# Hyperparameter search

### Importing our own functions

In [1]:
import importlib

import src.Data as Data
importlib.reload(Data)
Data = Data.Data

import src.Metrics as Metrics
importlib.reload(Metrics)
Metrics = Metrics.Metrics

### Importing libraries

In [2]:
import matplotlib.pyplot as plt
from sklearn import metrics
from sklearn.model_selection import LearningCurveDisplay, learning_curve, cross_validate, train_test_split, cross_val_predict
from sklearn.metrics import accuracy_score, f1_score, precision_score, recall_score
import numpy as np
import pandas as pd

### Loading the data

In [3]:
data: Data = Data(test_size=0.2, include_images=True)

least_populated_class_count = np.unique(data.y_train, return_counts=True)[1].min()
print("Least populated class count:", least_populated_class_count)
print("This is the maximum valid number of folds for cross validation.")

Least populated class count: 8
This is the maximum valid number of folds for cross validation.


### Choosing the models

In [8]:
from sklearn.ensemble import RandomForestClassifier
from sklearn.svm import SVC
from sklearn.neighbors import KNeighborsClassifier
from sklearn.ensemble import GradientBoostingClassifier
from sklearn.ensemble import AdaBoostClassifier

classifiers = [
    RandomForestClassifier(), 
    SVC(), 
    KNeighborsClassifier(), 
    GradientBoostingClassifier(), 
    AdaBoostClassifier()
]

### Getting the list of hyperparameters


In [9]:
for classifier in classifiers:
    print("Classifier:", classifier.__class__.__name__)
    print("Parameters:")
    for key in classifier.get_params():
        print("\t", key)
    print("")

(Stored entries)
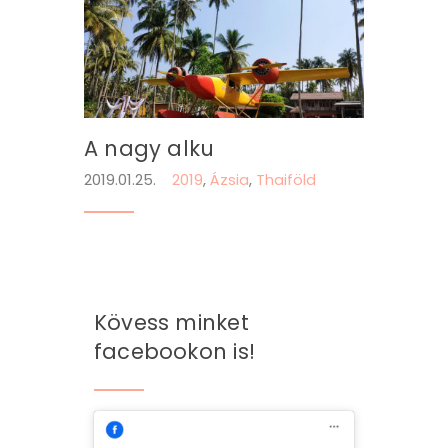
A nagy alku
2019.01.25.
2019
,
Ázsia
,
Thaiföld
Kövess minket
facebookon is!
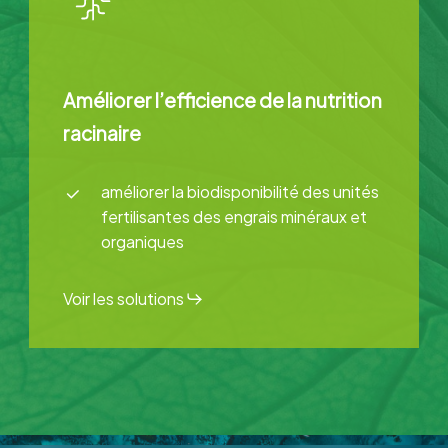
Améliorer l’efficience de la nutrition
racinaire
améliorer la biodisponibilité des unités
fertilisantes des engrais minéraux et
organiques
Voir les solutions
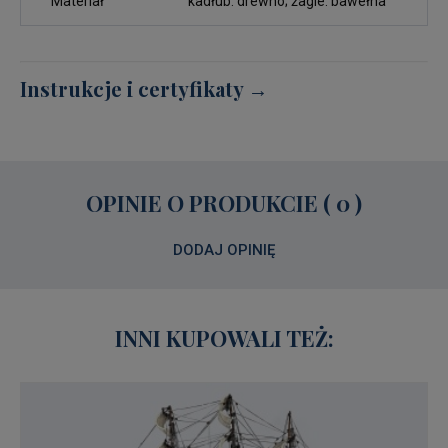
Materiał
kadłub: drewno; żagle: bawełna
Instrukcje i certyfikaty →
OPINIE O PRODUKCIE ( 0 )
DODAJ OPINIĘ
INNI KUPOWALI TEŻ:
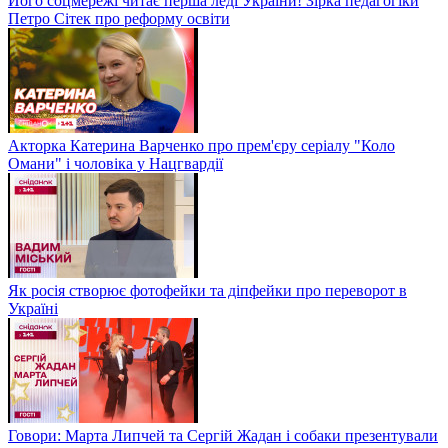
Його соцмережі читає перша леді України! Зірка педагогіки
Петро Сітек про реформу освіти
Акторка Катерина Варченко про прем'єру серіалу "Коло
Омани" і чоловіка у Нацгвардії
Як росія створює фотофейки та діпфейки про переворот в
Україні
Говори: Марта Липчей та Сергій Жадан і собаки презентували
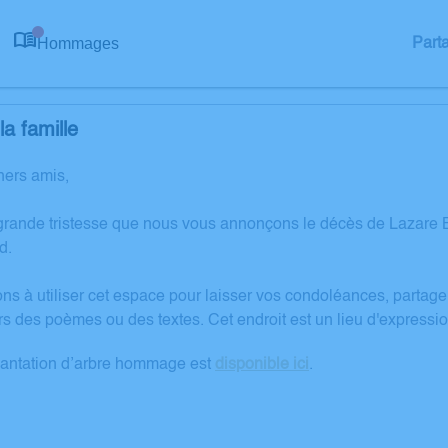
Hommages
Part
0
a famille
hers amis,
grande tristesse que nous vous annonçons le décès de Lazare 
d.
ons à utiliser cet espace pour laisser vos condoléances, partag
rs des poèmes ou des textes. Cet endroit est un lieu d'express
lantation d’arbre hommage est
disponible ici
.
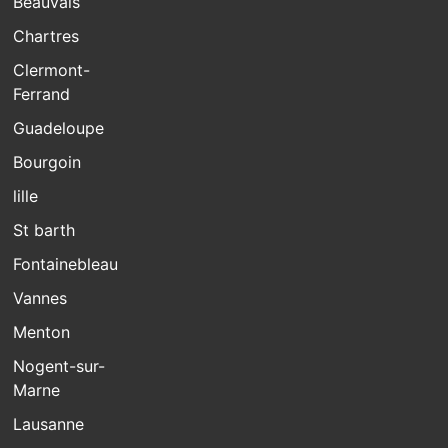
Beauvais
Chartres
Clermont-
Ferrand
Guadeloupe
Bourgoin
lille
St barth
Fontainebleau
Vannes
Menton
Nogent-sur-
Marne
Lausanne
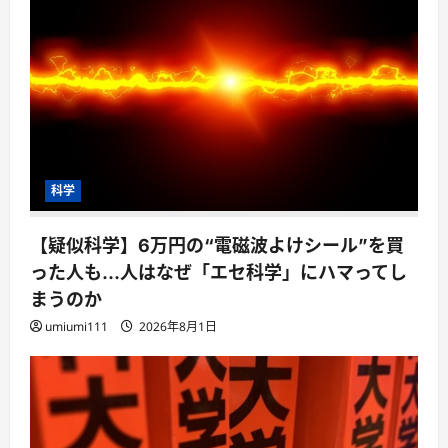
科学
【疑似科学】6万円の“電磁波よけシール”を買
った人も…人はなぜ「エセ科学」にハマってし
まうのか
umiumi111
2026年8月1日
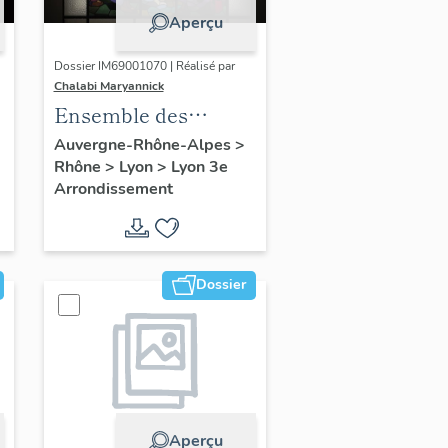
Aperçu
Dossier IM69001070 | Réalisé par
Chalabi Maryannick
Ensemble des
verrières
Auvergne-Rhône-Alpes
>
Rhône
>
Lyon
>
Lyon 3e
Arrondissement
Dossier
Aperçu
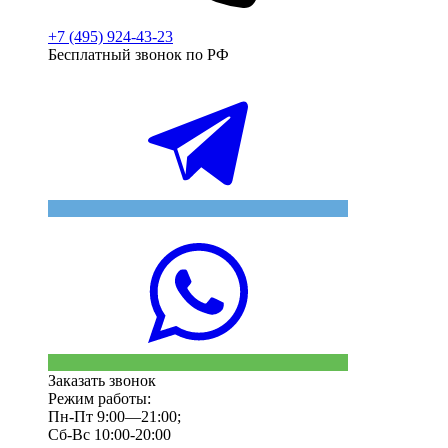
+7 (495) 924-43-23
Бесплатный звонок по РФ
Заказать звонок
Режим работы:
Пн-Пт 9:00—21:00;
Сб-Вс 10:00-20:00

### Task list
1/ Write out the passage of the hyperparameter search notebook starting with "# Hyperparameter search" and going on through "importlib.reload(Metrics)".
2/ In the stored entries, starting with the line with "Його соцмережі читає" and going on through the end of the entries, switch "Dossier" to "Fiche". Give back only those lines, without the pictures.

### Per-task outputs
1/
# Hyperparameter search

### Importing our own functions

In [1]:
import importlib

import src.Data as Data
importlib.reload(Data)
Data = Data.Data

import src.Metrics as Metrics
importlib.reload(Metrics)

2/
Його соцмережі читає перша леді України! Зірка педагогіки
Петро Сітек про реформу освіти
Акторка Катерина Варченко про прем'єру серіалу "Коло
Омани" і чоловіка у Нацгвардії
Як росія створює фотофейки та діпфейки про переворот в
Україні
Говори: Марта Липчей та Сергій Жадан і собаки презентували
Hommages
Part
0
a famille
hers amis,
grande tristesse que nous vous annonçons le décès de Lazare 
d.
ons à utiliser cet espace pour laisser vos condoléances, partag
rs des poèmes ou des textes. Cet endroit est un lieu d'express
lantation d’arbre hommage est
disponible ici
.
Beauvais
Chartres
Clermont-
Ferrand
Guadeloupe
Bourgoin
lille
St barth
Fontainebleau
Vannes
Menton
Nogent-sur-
Marne
Lausanne
科学
【疑似科学】6万円の“電磁波よけシール”を買
った人も…人はなぜ「エセ科学」にハマってし
まうのか
umiumi111
2026年8月1日
Aperçu
Fiche IM69001070 | Réalisé par
Chalabi Maryannick
Ensemble des
verrières
Auvergne-Rhône-Alpes
>
Rhône
>
Lyon
>
Lyon 3e
Arrondissement
Fiche
Aperçu
+7 (495) 924-43-23
Бесплатный звонок по РФ
Заказать звонок
Режим работы:
Пн-Пт 9:00—21:00;
Сб-Вс 10:00-20:00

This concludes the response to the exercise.